A mass hangs on the end of a massless rope. The pendulum is held horizontal and released from rest. When the mass reaches the bottom of its path it is moving at a speed v = 2.1 m/s and the tension in the rope is T = 19.3 N.

1)
How long is the rope?

So we know that the velocity at the bottom is 2.1m/s, and the T is 19.3, we are looking for the length of the rope, L
2. Relevant equations
I was using v=square root of (gl)

then tried using : v^2= 2gL

none of which gave my the correct answer

3. The attempt at a solution
2.1^2=2(9.81)L
L=2.1^2/2(9.81)= .22 m

if anyone can provide a clarification for this, it is a simple problem which I should be able to figure out but whether im using the wrong equation or simply plugging it in wrong , I am unsure. Any help and guidance is much appreciated!

Regards,

Last edited: Feb 8, 2014
2. Feb 8, 2014

### Staff: Mentor

Are you sure the T is the tension on the rope or is it instead the period of the pendulum?

3. Feb 8, 2014

### PhanthomJay

You should not blindly choose equations and hope that one of them works. Equations are not laws.
Total Energy is always conserved.
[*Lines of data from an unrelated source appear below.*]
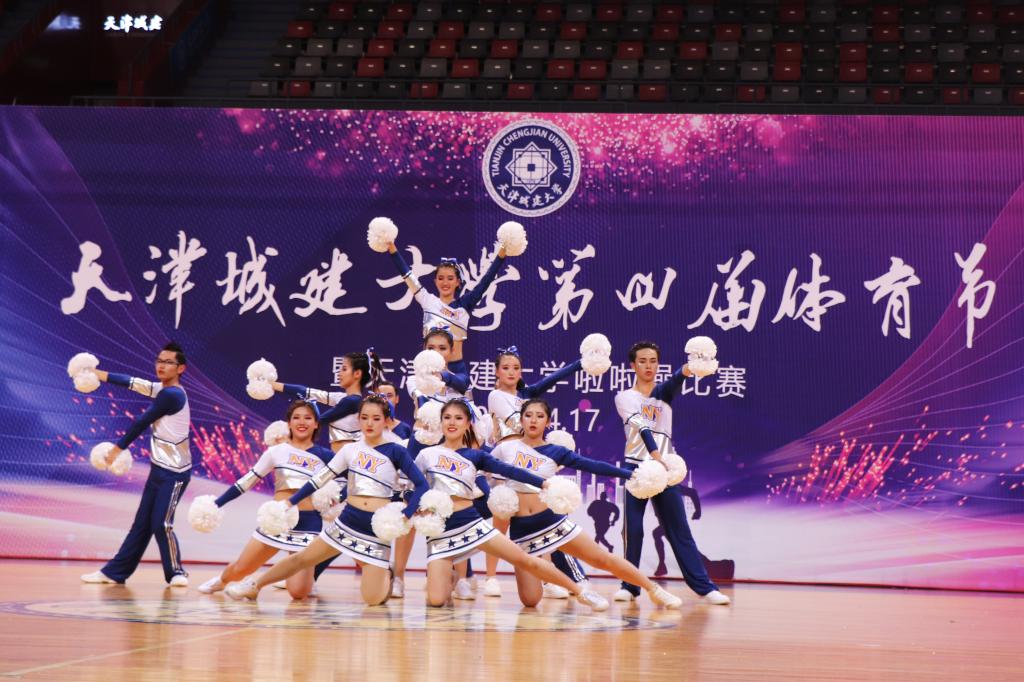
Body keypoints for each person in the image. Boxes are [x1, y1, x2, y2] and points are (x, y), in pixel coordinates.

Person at [225, 395, 428, 605]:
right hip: (347, 521)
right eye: (364, 417)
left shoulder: (396, 451)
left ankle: (387, 574)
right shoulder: (350, 450)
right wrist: (291, 502)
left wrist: (406, 514)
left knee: (373, 600)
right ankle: (254, 586)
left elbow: (422, 485)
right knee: (302, 558)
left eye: (376, 418)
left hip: (375, 530)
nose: (369, 423)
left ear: (386, 421)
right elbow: (318, 480)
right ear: (358, 419)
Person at [412, 399, 609, 611]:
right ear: (441, 422)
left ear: (468, 423)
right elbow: (410, 487)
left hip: (471, 524)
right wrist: (416, 508)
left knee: (524, 559)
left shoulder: (476, 456)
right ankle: (449, 577)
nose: (452, 422)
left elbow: (511, 471)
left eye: (458, 418)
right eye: (447, 418)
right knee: (436, 600)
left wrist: (542, 483)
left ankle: (581, 591)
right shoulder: (426, 455)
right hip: (441, 532)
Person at [491, 399, 682, 608]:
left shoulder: (556, 451)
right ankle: (574, 588)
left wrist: (630, 474)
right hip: (522, 530)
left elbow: (593, 466)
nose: (533, 420)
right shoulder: (505, 448)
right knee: (530, 599)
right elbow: (483, 470)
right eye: (528, 415)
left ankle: (654, 590)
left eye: (540, 416)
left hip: (551, 522)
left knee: (602, 559)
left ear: (548, 422)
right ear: (521, 420)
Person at [612, 341, 730, 606]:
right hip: (637, 468)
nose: (648, 366)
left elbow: (674, 382)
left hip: (664, 471)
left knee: (679, 529)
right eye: (642, 361)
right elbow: (640, 426)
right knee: (633, 530)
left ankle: (705, 588)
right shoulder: (625, 397)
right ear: (632, 366)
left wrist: (692, 366)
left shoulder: (663, 394)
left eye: (653, 361)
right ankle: (629, 586)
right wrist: (654, 455)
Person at [80, 342, 192, 587]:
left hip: (176, 473)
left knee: (161, 523)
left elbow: (142, 421)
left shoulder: (173, 395)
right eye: (159, 361)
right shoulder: (161, 389)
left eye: (168, 362)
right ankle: (114, 573)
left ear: (180, 368)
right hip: (159, 469)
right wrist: (95, 373)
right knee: (141, 524)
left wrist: (117, 449)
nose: (161, 366)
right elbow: (130, 381)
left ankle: (176, 573)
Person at [197, 400, 332, 598]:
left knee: (299, 592)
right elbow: (247, 481)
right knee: (242, 568)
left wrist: (334, 499)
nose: (302, 422)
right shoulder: (277, 451)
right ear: (289, 423)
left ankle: (255, 584)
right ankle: (222, 581)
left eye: (308, 418)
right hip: (277, 519)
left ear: (316, 423)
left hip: (308, 524)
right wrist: (217, 503)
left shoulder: (326, 456)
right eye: (296, 417)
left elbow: (347, 483)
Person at [483, 345, 587, 598]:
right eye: (505, 368)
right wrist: (545, 438)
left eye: (516, 368)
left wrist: (579, 364)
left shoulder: (526, 395)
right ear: (496, 371)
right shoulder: (496, 395)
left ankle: (547, 578)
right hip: (507, 459)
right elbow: (520, 423)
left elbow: (551, 380)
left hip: (530, 460)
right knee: (501, 519)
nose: (511, 372)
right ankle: (491, 578)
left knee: (541, 518)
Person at [385, 238, 513, 363]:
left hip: (456, 371)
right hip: (428, 369)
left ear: (458, 282)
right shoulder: (427, 300)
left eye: (450, 278)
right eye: (441, 278)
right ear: (435, 281)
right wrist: (391, 246)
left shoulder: (465, 304)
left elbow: (486, 280)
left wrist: (502, 251)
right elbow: (407, 275)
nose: (445, 283)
Try the Conservation of Energy Law to see if your answer is correct. It might be, but you won't know for sure until you start from basic principles.

4. Feb 9, 2014

Yes, T is the tension on the rope :)

5. Feb 9, 2014

1/2mv^2=mgh -->1/2v^2=gh
Which then isolates to h =1/2v^2/g

That was actually the first thing I tried but I still didn't get the right answer which lead me to think I was using the wrong equation so I used a different one

6. Feb 9, 2014

### PhanthomJay

Your method and answer is correct. I don't know why someone or some thing is telling you differently.

7. Feb 9, 2014

Exactly why I'm baffled.. It's an online homework system so it immediately tells me if I did it right or wrong..

8. Feb 9, 2014

### Staff: Mentor

Some of these systems are very picky. My son had some highschool chemistry homework to do. The training system the teacher selected came from UT and was geared toward the specific periodic table in his chemistry book. We did several problems but used another periodic table which had some atomic weights off by hundredths and his answers would keep getting rejected until we used the right periodic table. I think the tolerance is often set too high on these tutoring systems.